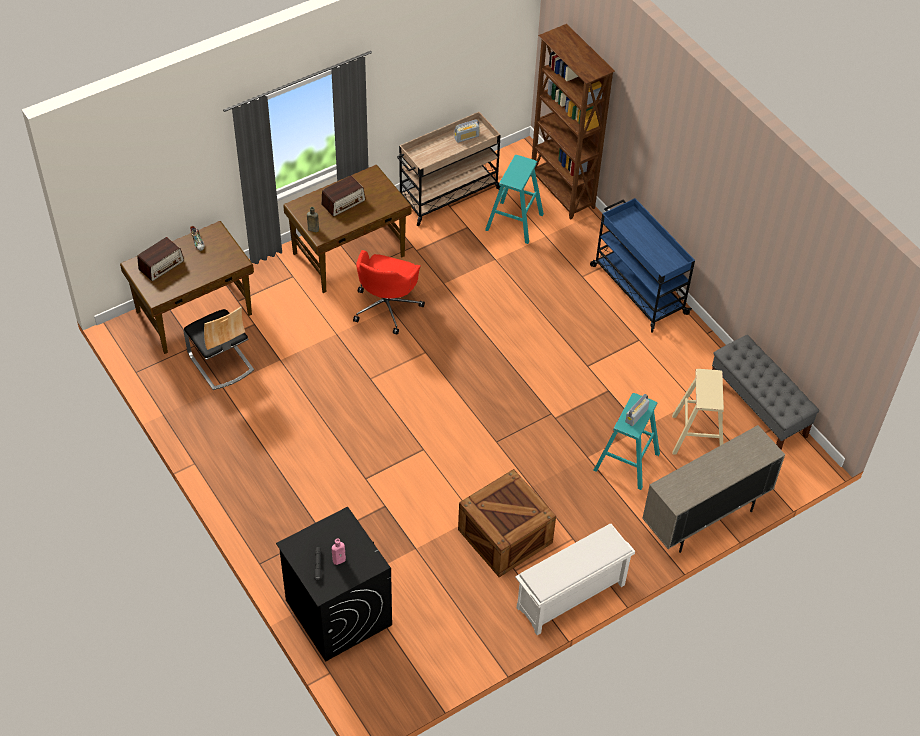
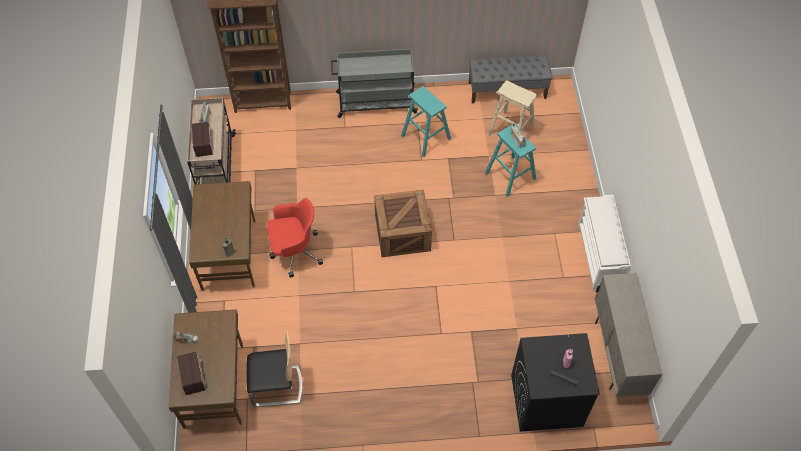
camera: 60 degrees left, 5 degrees up
(343, 202) = (216, 221): radio -> radio (203, 143)
(387, 306) = (295, 252): red office chair -> red office chair turned 60 degrees counterclockwise
(506, 536) = (534, 269): crate -> crate (403, 232)
(514, 222) = (270, 141): turquoise stool -> turquoise stool (426, 137)
(637, 288) = (375, 103): blue cart -> grey cart
(704, 518) = (574, 157): beige cabinet -> beige cabinet (617, 354)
##############################
__Task to carry out__
Give the count of lines in the entries above that hold the word "degrees", with no other words.

__Answer__
2